Es stehen in Deutschland ja noch einige Atomkraftwerke rum. Die meisten sind nach Informationen des Bundesministeriums für Nukleare Sicherheit noch (a) „in Stilllegung“, bei einigen sei (b) die Stilllegung aber schon beendet, andere seien (c) sogar schon am 15. April 2023 „endgültig abgeschaltet“ worden oder (d) sogar schon „endgültig abgeschaltet“. Hä? Bin ich doof? Die Fälle b, c und d scheinen mir nur mit sehr viel Spitzfindigkeit zu unterscheiden zu sein – oder zumindest sehr eng beieinanderzuliegen.

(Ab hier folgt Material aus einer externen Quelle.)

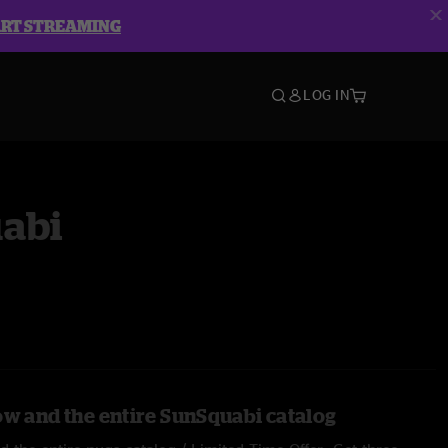
ART STREAMING
LOG IN
abi
ow and the entire SunSquabi catalog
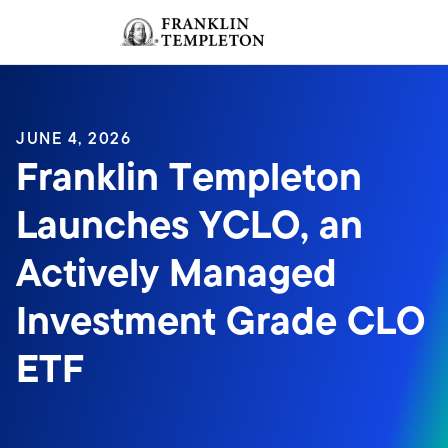
Skip to content
Sign In
Header menu toggle
search
Sign I
JUNE 4, 2026
Franklin Templeton
Launches YCLO, an
Actively Managed
Investment Grade CLO
ETF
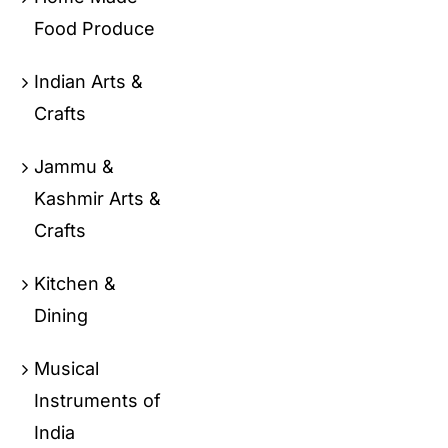
Food Produce
Indian Arts &
Crafts
Jammu &
Kashmir Arts &
Crafts
Kitchen &
Dining
Musical
Instruments of
India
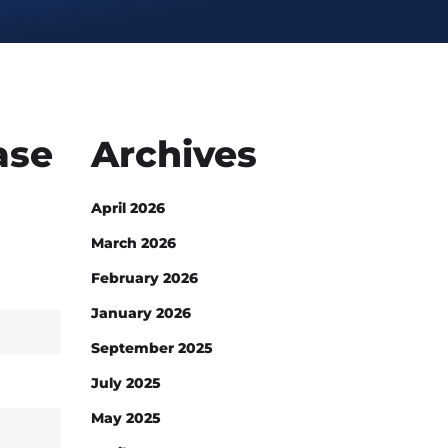
ase
Archives
April 2026
March 2026
February 2026
January 2026
September 2025
July 2025
May 2025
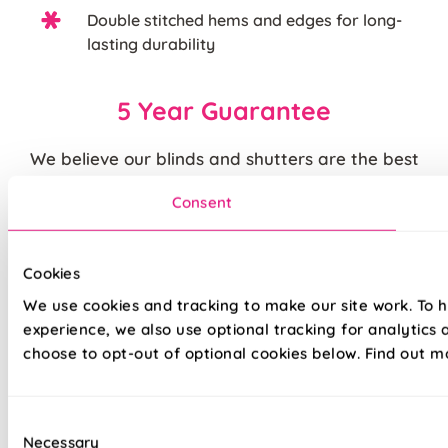
Double stitched hems and edges for long-
lasting durability
5 Year Guarantee
We believe our blinds and shutters are the best
you can buy. We are justifiably proud of the
Consent
quality of our products and back them up with our
standard
5 year guarantee
.
Cookies
Quite simply, we believe that you cannot buy
We use cookies and tracking to make our site work. To 
higher quality blinds and curtains and our claims
experience, we also use optional tracking for analytics
are backed by our thousands of satisfied
choose to opt-out of optional cookies below. Find out m
customers.
Consent
Necessary
Selection
The price quoted may include an additional discount over and above our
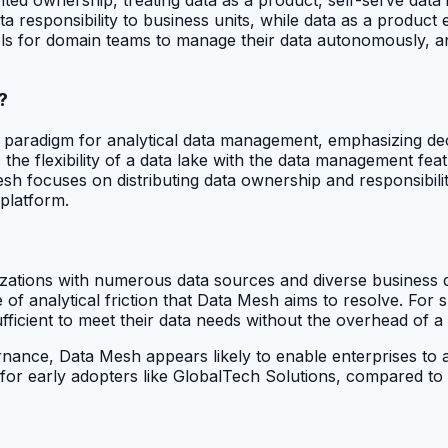
esponsibility to business units, while data as a product em
ools for domain teams to manage their data autonomously, 
?
 paradigm for analytical data management, emphasizing dec
s the flexibility of a data lake with the data management f
sh focuses on distributing data ownership and responsibili
 platform.
izations with numerous data sources and diverse business d
 of analytical friction that Data Mesh aims to resolve. For s
ficient to meet their data needs without the overhead of a s
nance, Data Mesh appears likely to enable enterprises to a
6 for early adopters like GlobalTech Solutions, compared to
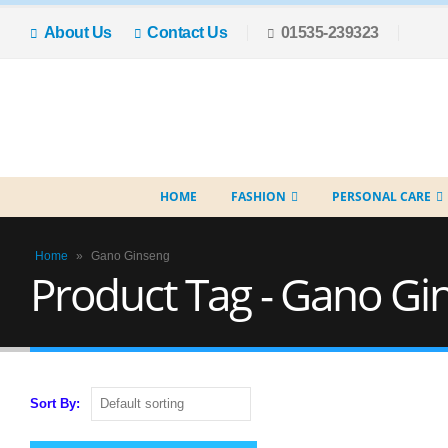
About Us
Contact Us
01535-239323
HOME
FASHION
PERSONAL CARE
Home
»
Gano Ginseng
Product Tag - Gano Gi
Sort By:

Die Atomkraftnutzung in D-Land ist doch beendet und damit die nukleare Sicherheit deutlich erhöht. Jetzt muss man nur noch schauen, dass das auch die kommenden 300 Jahre so bleibt und die teils verrosteten 55.000 Fässer mit dem ganzen Atommüll nicht unseren Kindern und Kindeskindern in die Schlafzimmer rollen.
Ich hoffe jedenfalls, dass die 1214 Mädels und Jungs um Ministerin Steffi Lemke von den Grünen wissen, was sie tun, ich meine: Mit der atomaren Sicherheit ist nicht zu spaßen. Die gute Nachricht: Immerhin ist Lemke vom Fach. Sie kennt sich mit Verpackungen aus und hat zwei Jahre Briefe ausgetragen. Außerdem ist ihr der deutsche Boden vertraut, wo der strahlende Müll ja gelagert wird, denn sie hat an meiner Humboldt-Uni in Berlin Agrarwissenschaften studiert. Und zu all den positiven Vorzeichen kommt: Drei ihrer Staatssekretärenden haben den Doktor. Das sollte nichts schiefgehen…

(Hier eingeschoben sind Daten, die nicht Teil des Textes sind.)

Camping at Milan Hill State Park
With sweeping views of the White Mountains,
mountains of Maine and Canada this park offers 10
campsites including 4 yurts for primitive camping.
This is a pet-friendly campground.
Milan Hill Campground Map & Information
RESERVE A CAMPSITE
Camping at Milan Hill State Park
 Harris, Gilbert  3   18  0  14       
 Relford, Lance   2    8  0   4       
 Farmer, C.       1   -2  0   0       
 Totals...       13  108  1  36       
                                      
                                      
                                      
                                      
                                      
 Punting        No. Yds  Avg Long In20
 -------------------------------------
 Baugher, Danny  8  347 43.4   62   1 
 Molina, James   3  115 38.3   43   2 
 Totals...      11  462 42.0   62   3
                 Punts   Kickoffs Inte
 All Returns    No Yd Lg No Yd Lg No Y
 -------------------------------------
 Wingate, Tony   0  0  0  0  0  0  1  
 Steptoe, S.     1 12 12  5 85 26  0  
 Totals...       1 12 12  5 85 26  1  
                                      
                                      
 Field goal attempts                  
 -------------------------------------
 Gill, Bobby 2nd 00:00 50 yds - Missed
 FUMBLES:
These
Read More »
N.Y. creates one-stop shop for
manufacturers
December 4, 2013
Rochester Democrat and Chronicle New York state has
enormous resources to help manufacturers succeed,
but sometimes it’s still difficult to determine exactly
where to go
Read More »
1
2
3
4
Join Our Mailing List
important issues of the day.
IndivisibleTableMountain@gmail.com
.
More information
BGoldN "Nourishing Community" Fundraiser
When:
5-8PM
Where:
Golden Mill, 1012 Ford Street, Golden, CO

Das mit der Sicherheit, das findet Bela übrigens auch. „Man muss da schon aufpassen“, sagte er neulich mal mahnend zum Thema. Ich muss Bela allerdings verpetzen, denn er ist, wen überrascht’s, ein Befürworter der Kernkraft, weil er meint: „Mit Deutschland geht es wirtschaftlich so bergab, weil wir die billige Kernkraft abgeschafft haben und das Produzieren in unserem Land mit teurem Öko-Strom unwirtschaftlich geworden ist.“ Ein Träumer. Ein Kollege meines Vertrauens, den ich in der Sache kürzlich konsultiert hatte, versicherte mir unterdessen, dass Bela „voll auf dem Holzweg“ sei. Kernkraft sei, würde man alles mitrechnen, ganz sicher die teuerste Energieform.

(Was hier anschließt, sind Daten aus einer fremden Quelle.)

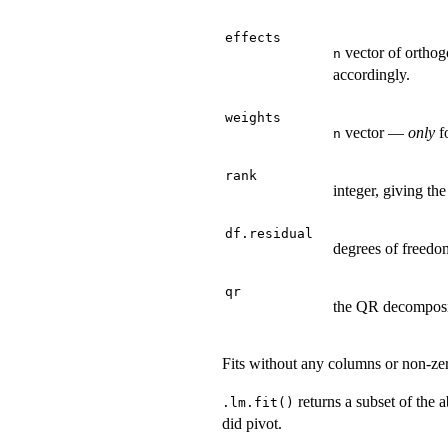
effects
vector of orthog
n
accordingly.
weights
vector —
only
f
n
rank
integer, giving the
df.residual
degrees of freedom
qr
the QR decomposi
Fits without any columns or non-ze
returns a subset of the 
.lm.fit()
did pivot.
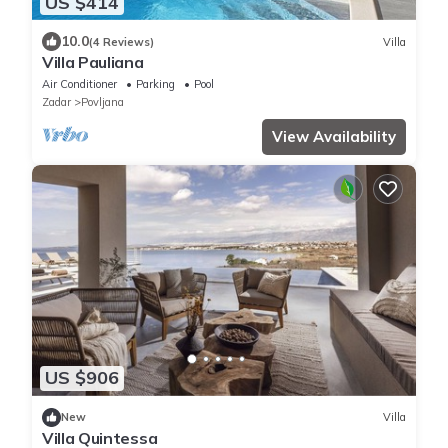
US $414
10.0
(4 Reviews)
Villa
Villa Pauliana
Air Conditioner
Parking
Pool
Zadar
Povljana
View Availability
US $906
New
Villa
Villa Quintessa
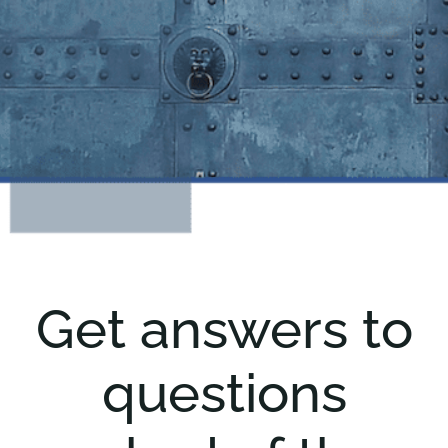
Get answers to
questions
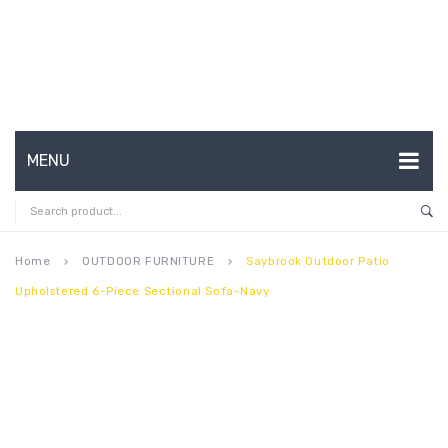
MENU
HOME
ABOUT US
Home
OUTDOOR FURNITURE
Saybrook Outdoor Patio
keyboard_arrow_right
keyboard_arrow_right
Upholstered 6-Piece Sectional Sofa-Navy
CONTACT
FAQ’S
SHOP
MY ACCOUNT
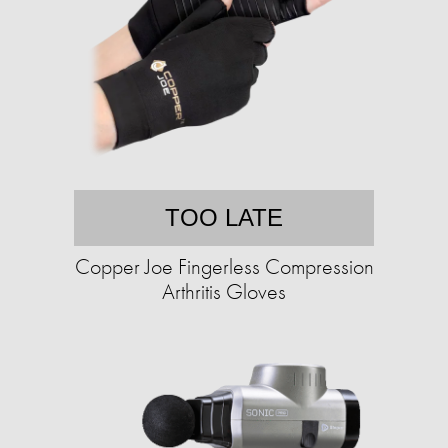
TOO LATE
Copper Joe Fingerless Compression
Arthritis Gloves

Ich persönlich muss sagen: Angela Merkel hat das richtige getan. Der Ausstieg war aus vielen Gründen fällig und alternativlos. Einer davon: „Die Risiken der Atomkraft sind letztlich unbeherrschbar“ (Ministerin Lemke).
Der für mich aber entscheidende Grund ist: Wie sollen in einem Land die Männer und Frauen, die es nicht schaffen, Busse und Bahnen verlässlich fahren zu lassen, sichere Atomkraftwerke betreiben? Wenn da dann ein Störfall ist, wird dann ins Reaktorgebäude gemeldet: Der zuständige Mitarbeiter kann nicht kommen, weil er eben auf seine Worklifebalance achte, Influenza habe, im Stau oder auf dem Klo feststecke? Oder weil der entsprechende Zug der Deutschen Bahn nicht fahre, weil dort der Lokführer auf seine Worklifebalance achte, Influenza habe, im Stau oder auf dem Klo feststecke. Das wäre exakt jene berühmte Kettenreaktion, vor der Atomphysiker immer gewarnt hatten – und die wir uns beim Betrieb von Kernreaktoren nicht leisten könnten.